- [Exercise input]
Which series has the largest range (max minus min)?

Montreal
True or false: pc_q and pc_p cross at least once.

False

...

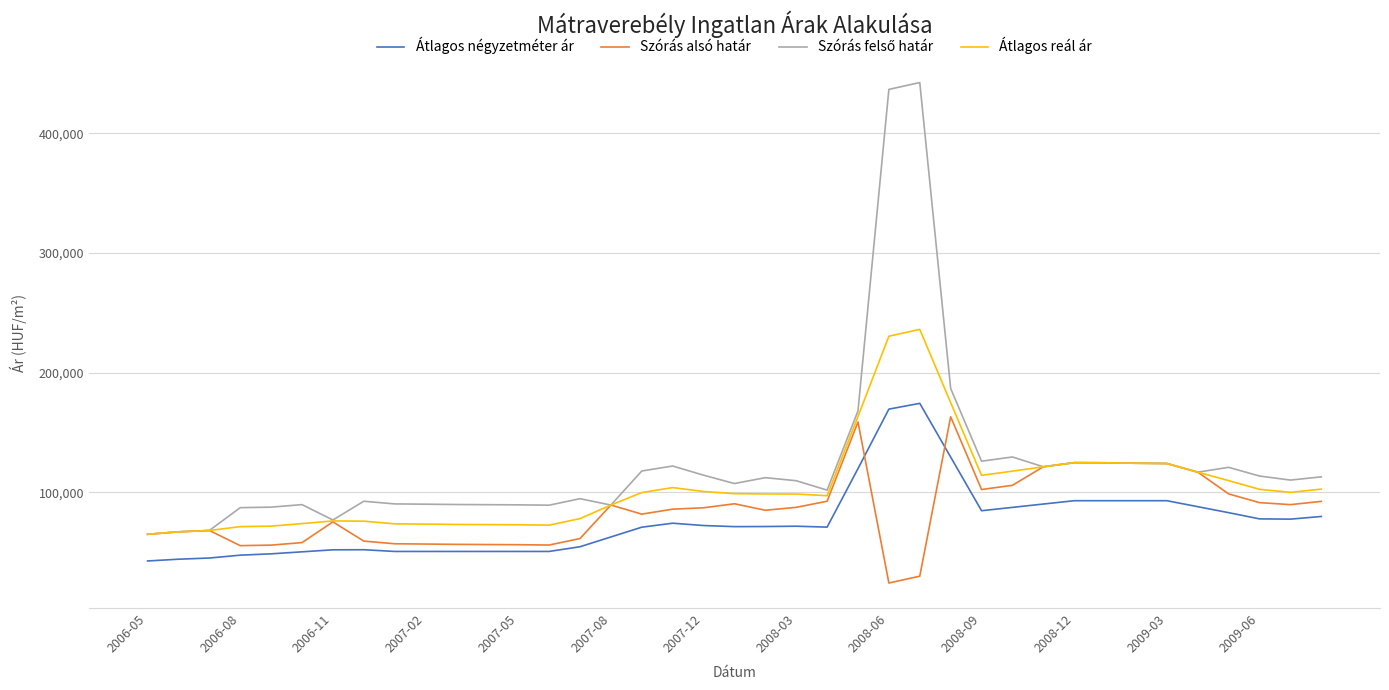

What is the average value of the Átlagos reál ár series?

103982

- [Problem description] Recast the rows as a numbered list, starting at the line containing "Which series has" and ending at the line containing "True or false: pc_q", with both of those lines included and blank lines omitted.

- [Exercise result]
1. Which series has the largest range (max minus min)?
2. Montreal
3. True or false: pc_q and pc_p cross at least once.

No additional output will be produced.